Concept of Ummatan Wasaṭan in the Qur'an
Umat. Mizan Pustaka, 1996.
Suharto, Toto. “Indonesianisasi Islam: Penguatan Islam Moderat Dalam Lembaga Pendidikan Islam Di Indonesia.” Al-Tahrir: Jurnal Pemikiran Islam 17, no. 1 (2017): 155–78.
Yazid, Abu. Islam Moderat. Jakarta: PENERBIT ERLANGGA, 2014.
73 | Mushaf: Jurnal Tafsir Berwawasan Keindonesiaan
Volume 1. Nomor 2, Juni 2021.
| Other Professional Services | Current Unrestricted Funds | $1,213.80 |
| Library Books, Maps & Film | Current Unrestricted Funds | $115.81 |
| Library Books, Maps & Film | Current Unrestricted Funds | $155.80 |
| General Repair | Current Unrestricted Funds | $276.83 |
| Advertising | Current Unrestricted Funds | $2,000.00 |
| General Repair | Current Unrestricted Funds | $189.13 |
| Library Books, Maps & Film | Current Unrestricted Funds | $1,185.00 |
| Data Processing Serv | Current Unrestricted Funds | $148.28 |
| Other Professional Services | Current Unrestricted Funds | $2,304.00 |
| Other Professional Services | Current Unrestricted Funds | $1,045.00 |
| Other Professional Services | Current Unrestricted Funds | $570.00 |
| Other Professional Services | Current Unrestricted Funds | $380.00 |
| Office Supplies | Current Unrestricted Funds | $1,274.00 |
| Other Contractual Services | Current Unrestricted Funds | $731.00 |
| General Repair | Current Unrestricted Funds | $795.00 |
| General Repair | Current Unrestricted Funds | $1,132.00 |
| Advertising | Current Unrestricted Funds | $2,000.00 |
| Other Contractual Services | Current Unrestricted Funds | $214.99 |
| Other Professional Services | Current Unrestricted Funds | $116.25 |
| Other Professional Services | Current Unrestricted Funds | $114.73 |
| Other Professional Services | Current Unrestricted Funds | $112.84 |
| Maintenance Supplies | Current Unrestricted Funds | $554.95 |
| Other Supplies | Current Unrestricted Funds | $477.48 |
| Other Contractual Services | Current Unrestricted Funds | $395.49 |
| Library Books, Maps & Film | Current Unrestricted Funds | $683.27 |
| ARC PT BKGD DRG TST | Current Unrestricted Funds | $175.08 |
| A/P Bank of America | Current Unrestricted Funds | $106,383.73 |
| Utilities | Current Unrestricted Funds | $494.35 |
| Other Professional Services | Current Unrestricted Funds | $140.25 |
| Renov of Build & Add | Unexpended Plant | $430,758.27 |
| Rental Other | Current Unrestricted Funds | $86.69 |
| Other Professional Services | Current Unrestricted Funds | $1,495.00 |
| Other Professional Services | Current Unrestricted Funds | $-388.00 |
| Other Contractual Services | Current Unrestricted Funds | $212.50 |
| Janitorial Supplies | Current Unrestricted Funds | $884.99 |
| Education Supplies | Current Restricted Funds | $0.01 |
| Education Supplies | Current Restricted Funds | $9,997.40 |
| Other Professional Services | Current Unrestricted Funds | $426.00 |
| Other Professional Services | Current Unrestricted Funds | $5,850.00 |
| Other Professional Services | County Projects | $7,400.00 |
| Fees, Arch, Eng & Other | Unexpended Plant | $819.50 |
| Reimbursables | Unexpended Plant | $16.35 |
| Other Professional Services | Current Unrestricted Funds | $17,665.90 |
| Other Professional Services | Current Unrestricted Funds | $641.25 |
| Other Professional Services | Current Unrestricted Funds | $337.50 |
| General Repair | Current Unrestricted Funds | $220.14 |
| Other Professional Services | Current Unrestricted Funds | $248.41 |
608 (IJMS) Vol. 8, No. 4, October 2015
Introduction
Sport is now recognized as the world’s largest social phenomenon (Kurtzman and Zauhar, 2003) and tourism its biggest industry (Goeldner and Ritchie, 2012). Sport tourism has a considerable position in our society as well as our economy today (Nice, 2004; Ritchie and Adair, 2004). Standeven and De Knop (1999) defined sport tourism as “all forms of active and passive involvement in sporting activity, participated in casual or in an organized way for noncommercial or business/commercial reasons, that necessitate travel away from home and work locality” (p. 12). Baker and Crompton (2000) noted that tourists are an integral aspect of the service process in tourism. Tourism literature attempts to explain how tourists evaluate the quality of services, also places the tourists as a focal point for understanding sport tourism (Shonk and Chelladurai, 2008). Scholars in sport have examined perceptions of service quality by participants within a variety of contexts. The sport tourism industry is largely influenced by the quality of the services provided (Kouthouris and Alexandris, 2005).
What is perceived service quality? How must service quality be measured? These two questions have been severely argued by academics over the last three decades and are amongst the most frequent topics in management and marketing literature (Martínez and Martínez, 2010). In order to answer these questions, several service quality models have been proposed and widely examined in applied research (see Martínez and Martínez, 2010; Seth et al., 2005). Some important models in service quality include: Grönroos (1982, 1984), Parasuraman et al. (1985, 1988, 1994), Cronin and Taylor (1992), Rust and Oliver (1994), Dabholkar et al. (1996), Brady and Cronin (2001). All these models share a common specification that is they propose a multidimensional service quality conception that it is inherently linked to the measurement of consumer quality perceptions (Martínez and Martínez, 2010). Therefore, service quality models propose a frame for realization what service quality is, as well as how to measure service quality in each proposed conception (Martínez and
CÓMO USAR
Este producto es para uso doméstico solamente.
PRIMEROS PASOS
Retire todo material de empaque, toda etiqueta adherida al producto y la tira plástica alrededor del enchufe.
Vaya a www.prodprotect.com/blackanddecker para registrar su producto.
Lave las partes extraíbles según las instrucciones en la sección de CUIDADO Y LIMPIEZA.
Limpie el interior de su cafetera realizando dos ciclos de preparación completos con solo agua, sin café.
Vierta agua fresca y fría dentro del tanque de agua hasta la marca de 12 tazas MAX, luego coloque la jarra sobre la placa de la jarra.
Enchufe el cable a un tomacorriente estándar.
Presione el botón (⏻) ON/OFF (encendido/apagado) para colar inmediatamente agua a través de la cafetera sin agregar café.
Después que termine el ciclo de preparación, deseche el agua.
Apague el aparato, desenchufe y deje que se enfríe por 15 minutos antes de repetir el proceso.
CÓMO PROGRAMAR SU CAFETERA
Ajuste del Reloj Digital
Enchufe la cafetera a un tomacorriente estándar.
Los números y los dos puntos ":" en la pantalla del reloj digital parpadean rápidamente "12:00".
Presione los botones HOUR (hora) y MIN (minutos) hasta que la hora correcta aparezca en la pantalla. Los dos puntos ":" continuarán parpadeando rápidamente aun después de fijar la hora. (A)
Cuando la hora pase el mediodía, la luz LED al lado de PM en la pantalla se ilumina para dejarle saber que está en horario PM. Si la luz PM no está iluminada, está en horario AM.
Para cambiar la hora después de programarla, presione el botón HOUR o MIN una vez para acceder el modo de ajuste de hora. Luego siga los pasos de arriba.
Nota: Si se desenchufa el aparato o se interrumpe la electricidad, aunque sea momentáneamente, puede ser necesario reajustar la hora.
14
****
(Problem requirements) All that belongs in your answer is the stretch of entries above from the line with "Plant | $430,758.27 |" through the line with "Introduction", printed exactly.

(Your response)
| Renov of Build & Add | Unexpended Plant | $430,758.27 |
| Rental Other | Current Unrestricted Funds | $86.69 |
| Other Professional Services | Current Unrestricted Funds | $1,495.00 |
| Other Professional Services | Current Unrestricted Funds | $-388.00 |
| Other Contractual Services | Current Unrestricted Funds | $212.50 |
| Janitorial Supplies | Current Unrestricted Funds | $884.99 |
| Education Supplies | Current Restricted Funds | $0.01 |
| Education Supplies | Current Restricted Funds | $9,997.40 |
| Other Professional Services | Current Unrestricted Funds | $426.00 |
| Other Professional Services | Current Unrestricted Funds | $5,850.00 |
| Other Professional Services | County Projects | $7,400.00 |
| Fees, Arch, Eng & Other | Unexpended Plant | $819.50 |
| Reimbursables | Unexpended Plant | $16.35 |
| Other Professional Services | Current Unrestricted Funds | $17,665.90 |
| Other Professional Services | Current Unrestricted Funds | $641.25 |
| Other Professional Services | Current Unrestricted Funds | $337.50 |
| General Repair | Current Unrestricted Funds | $220.14 |
| Other Professional Services | Current Unrestricted Funds | $248.41 |
608 (IJMS) Vol. 8, No. 4, October 2015
Introduction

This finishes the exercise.